Her eyes meet her husband’s as Todd closes the door behind him. She doesn’t hear his car: they must be walking in the sun together. ‘Nice to see you again?’ she asks him.

‘Huh?’ He’s turned away from her, is heading into the kitchen. She reaches out for him. It’s legitimate. It’s perfectly legitimate to ask this, why Clio would say that to him, she tells herself. But why does she feel the need to think this way? She pauses. Because her husband can be evasive, comes the answer, from somewhere deep within her.

‘Have you met Clio before?’

‘Yeah, she came for lunch with Todd one day.’

‘Did she?’

‘Only for about five minutes. Think I interrogated her,’ he says with a charming smile. She can tell he’s thinking fast.
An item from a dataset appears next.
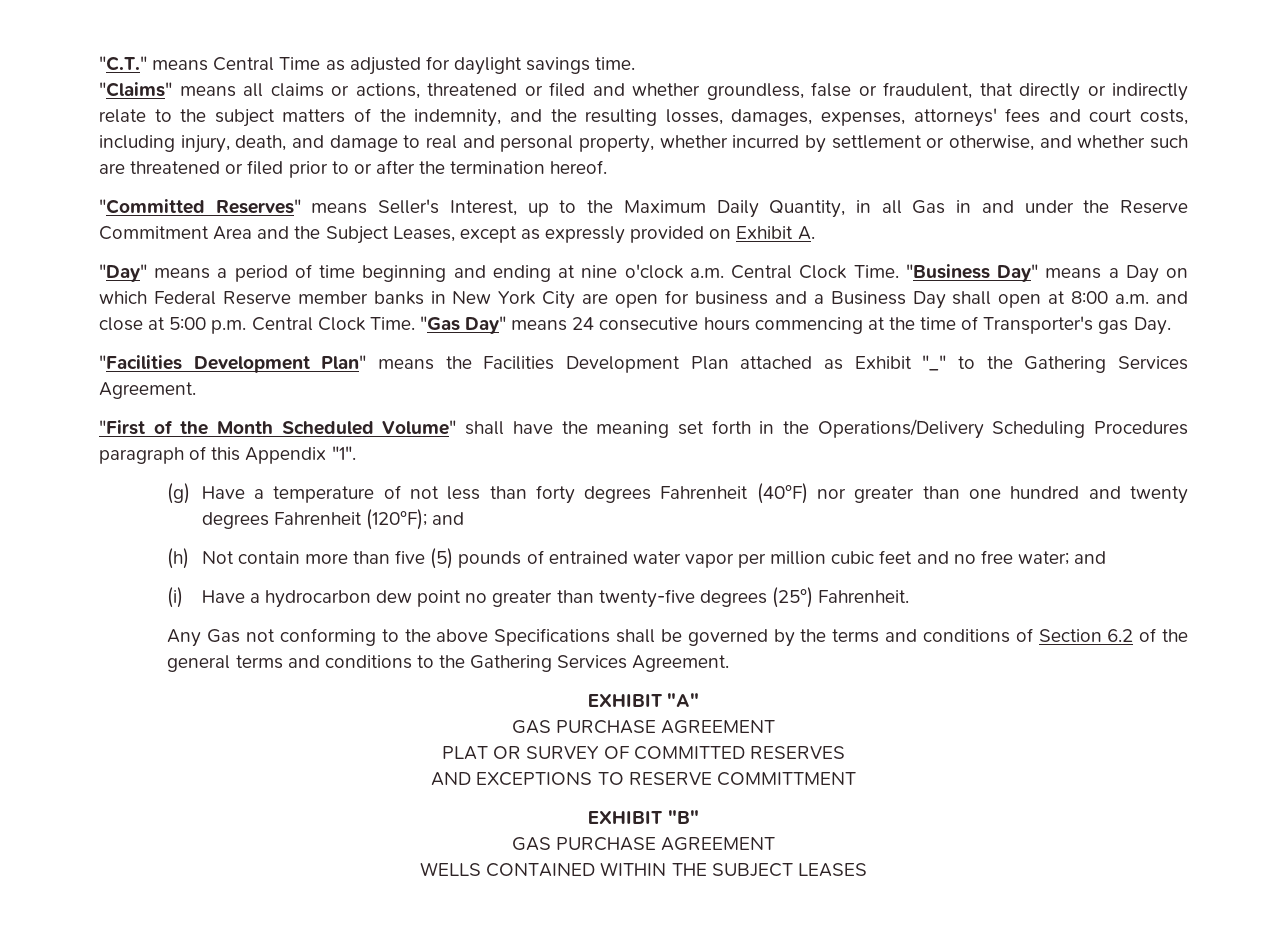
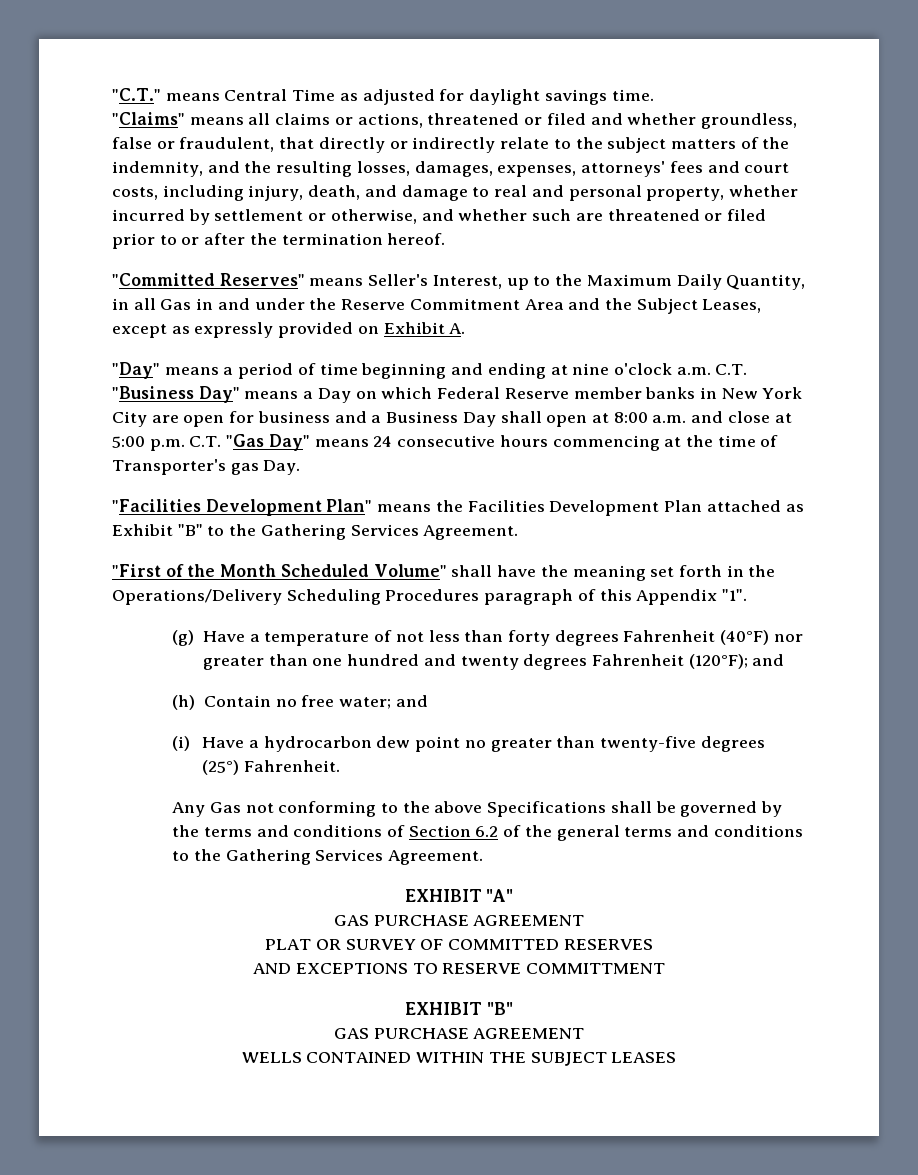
[731,265,899,279] Central Clock Time. -> [715,364,748,375] C.T.
[251,317,415,331] Central Clock Time. -> [189,436,222,447] C.T.
[922,355,947,371] "_" -> [177,524,203,536] "B"
[201,548,949,569] Not contain more than five (5) pounds of entrained water vapor per million cubic feet and -> [203,695,271,707] Contain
‘You never said. You never said you’d met her.’

Kelly gives a laconic shrug. ‘Didn’t think it was important.’

‘But you knew it would be important to me,’ she says. She hardly ever challenges her husband in this way. She’s always wanted to be … she doesn’t know. Easy-going. Easy to live with. ‘You know I’ve wondered what she’s like.’ She almost adds that she knows he knows her uncle’s friend. That, later, he asks Todd to stop seeing her, but she stops herself. He will only lie.

‘She’s nice,’ he says. The more she pushes, the more he dodges. She’s never noticed before, this quickstepping of his. Answering a different question. Answering the original question. He goes into the kitchen and opens a can of Coke. The pop of the ring pull sounds like a gunshot, which makes her jump.